11. Remove dead cells
Wash the cells once with an amount of PBS sufficient to remove dead cells and cell debris, then add fresh medium.
12. Observe cells
Image the cells using an inverted fluorescence microscope. When using cells grown on plastic, a long-working-distance objective is convenient, but produces lower signal (due to the lower numerical aperture) than a short-working distance objective. A 20× objective is useful for observing large numbers of cells and can provide general subcellular localization information, whereas 60× or 100× objectives can be necessary for detailed localization within subcellular compartments. For detection of complementation between YFP or Venus fragments an excitation filter with 500 ± 10 nm transmission and an emission filter with 535 ± 15 nm transmission are appropriate. Confirm that fluorescent cells are alive by comparing their morphology to that of non-transfected cells. Cells grown on coverslips can be fixed and individual proteins can be visualized by indirect immunofluorescence analysis. Use protocols for fixation and immunofluorescence that have been established for the cell line and antibody to be used.

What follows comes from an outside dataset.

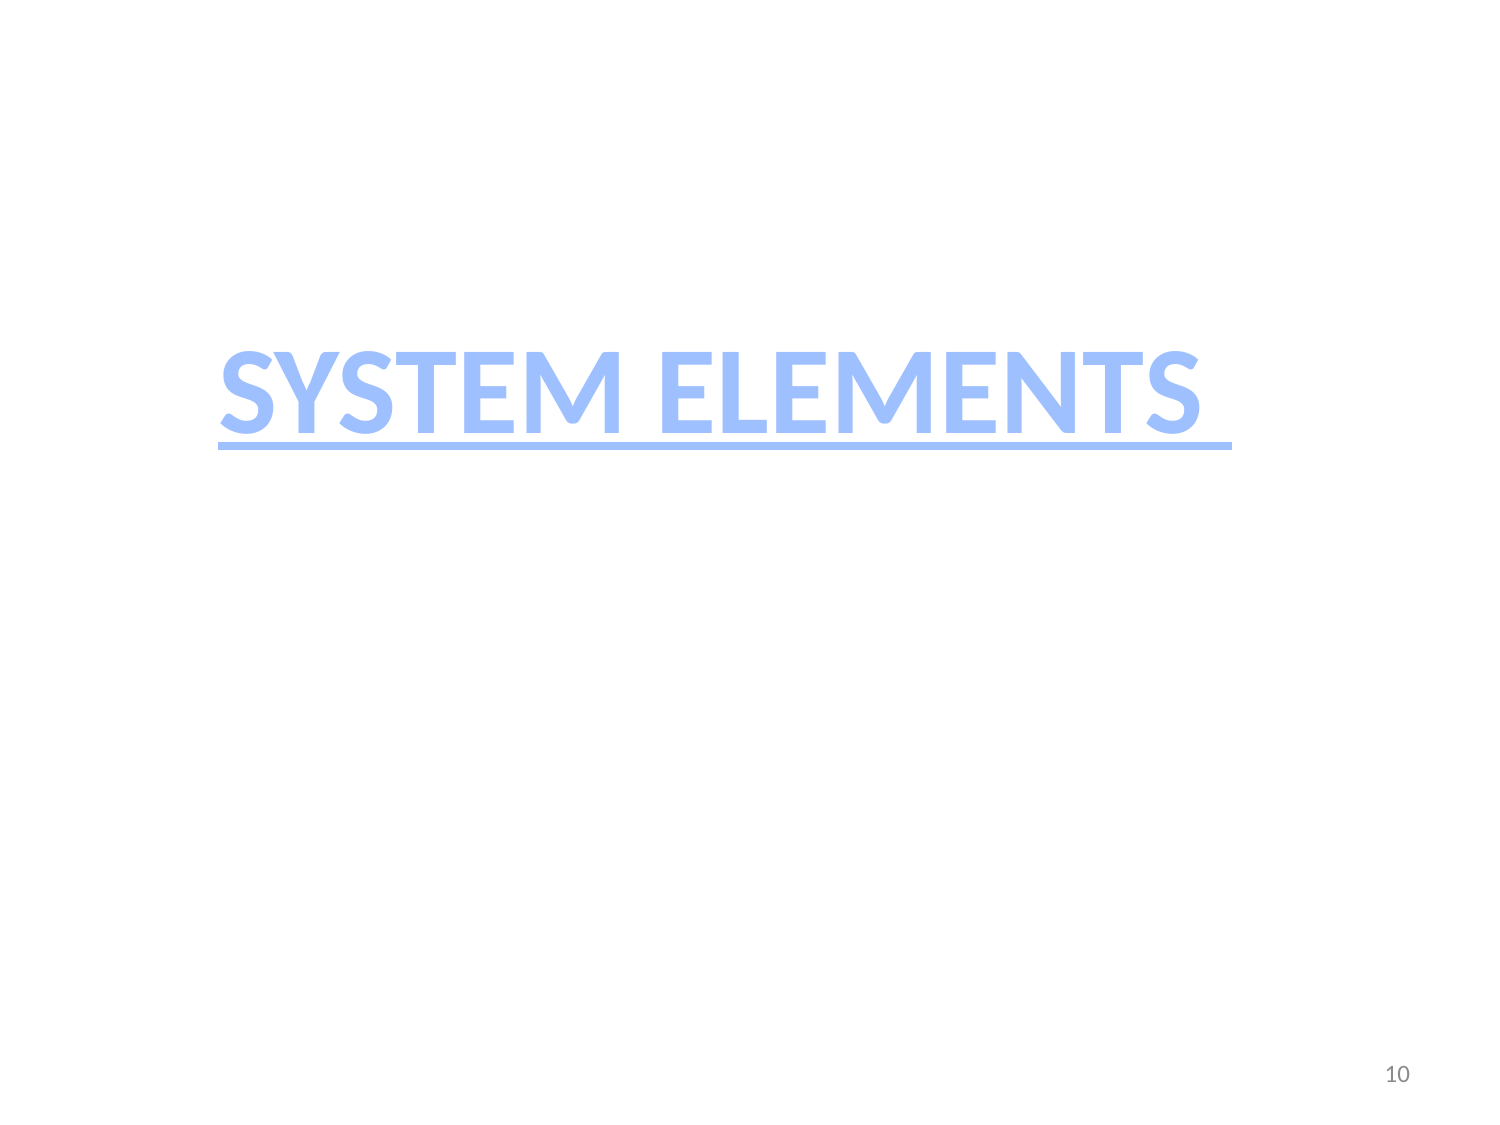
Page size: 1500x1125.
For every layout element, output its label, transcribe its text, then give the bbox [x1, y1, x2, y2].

slide_number 10 [1074, 1042, 1425, 1103]
title SYSTEM ELEMENTS [50, 275, 1400, 493]
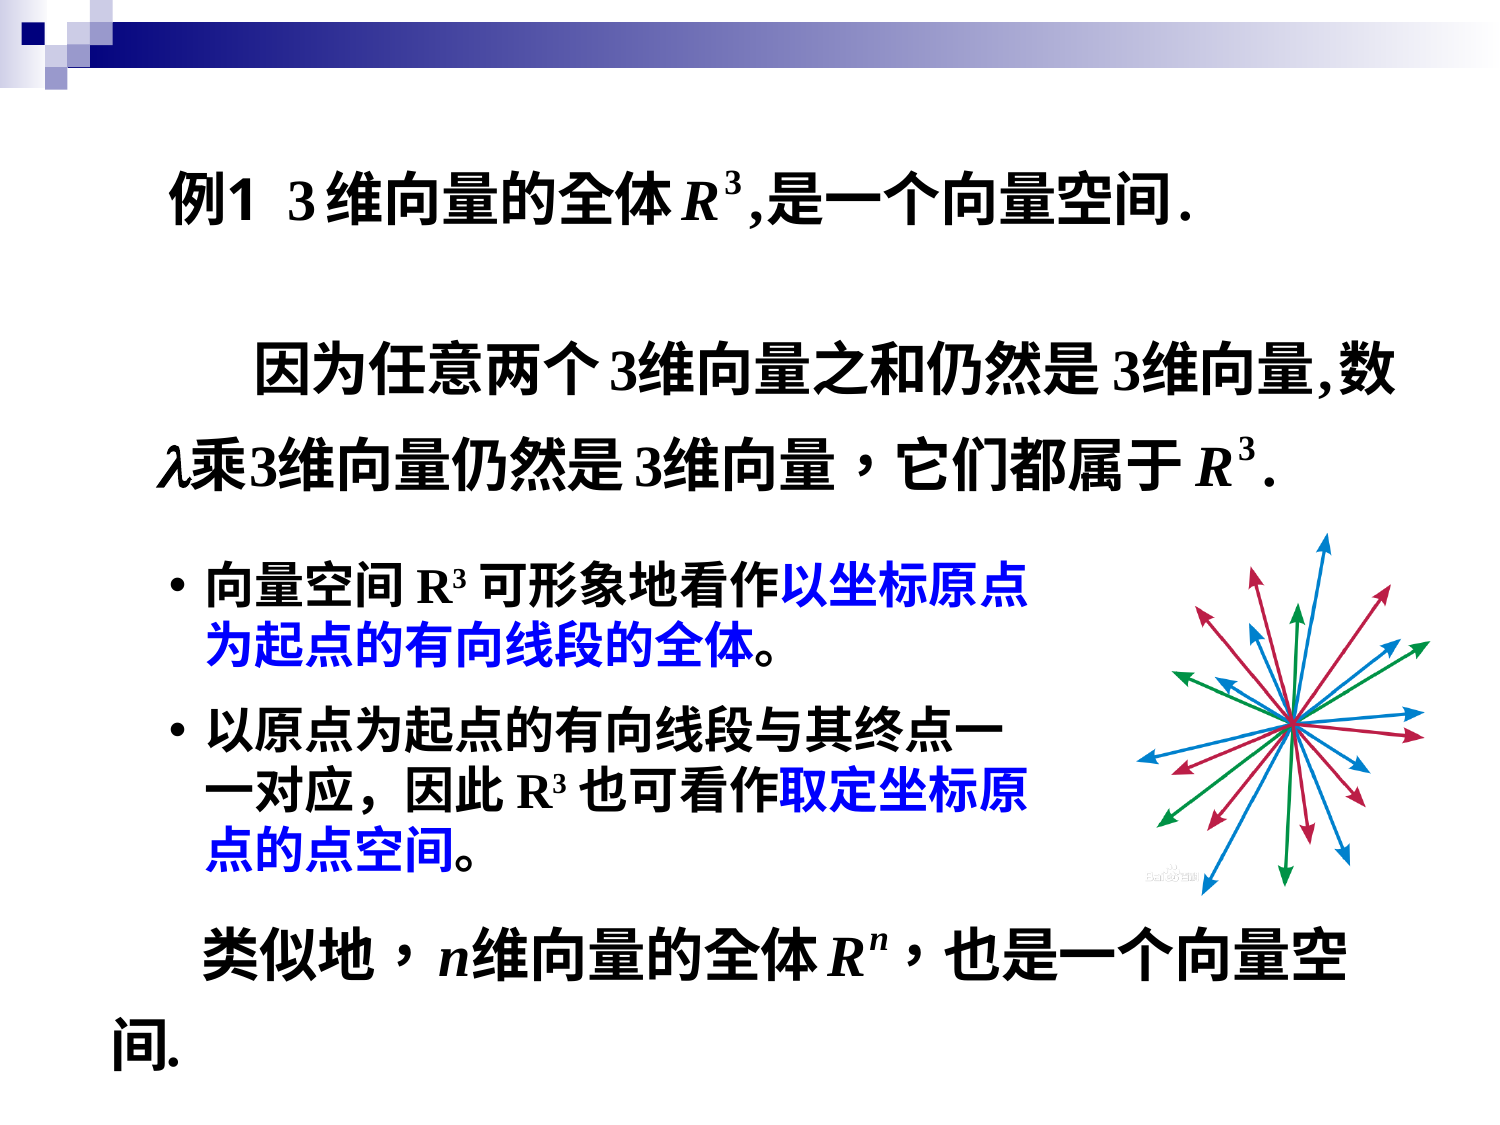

13. Establish the levels of protein expression
Compare the levels of fusion protein expression with those of the endogenous proteins by immunoblot analysis. The cultures used for imaging can be subsequently processed for immunoblotting or separate cultures can be prepared in parallel. Use protocols for immunoblotting that have been established to work for the cell line and antibody to be used. Use the ratio between the intensities of the bands corresponding to the transfected and endogenous proteins together with the transfection efficiency to estimate the relative levels of transfected and endogenous proteins. Ideally, the amount of transfected protein should not exceed that of the endogenous proteine in the cells.
14. Analyze the data
Compare the intensities and numbers of fluorescent cells observed when the cells are transfected with the wildtype interaction partners with those observed when the cells are transfected with the negative control constructs. For quantitative analysis of the efficiencies of fluorescence complementation, divide the fluorescence intensities produced by fluorescence complementation by the fluorescence intensities produced by intact fluorescent protein in individual cells (see ). Higher fluorescence intensity and an increased number of fluorescent cells for the wild type proteins is consistent with a specific interaction.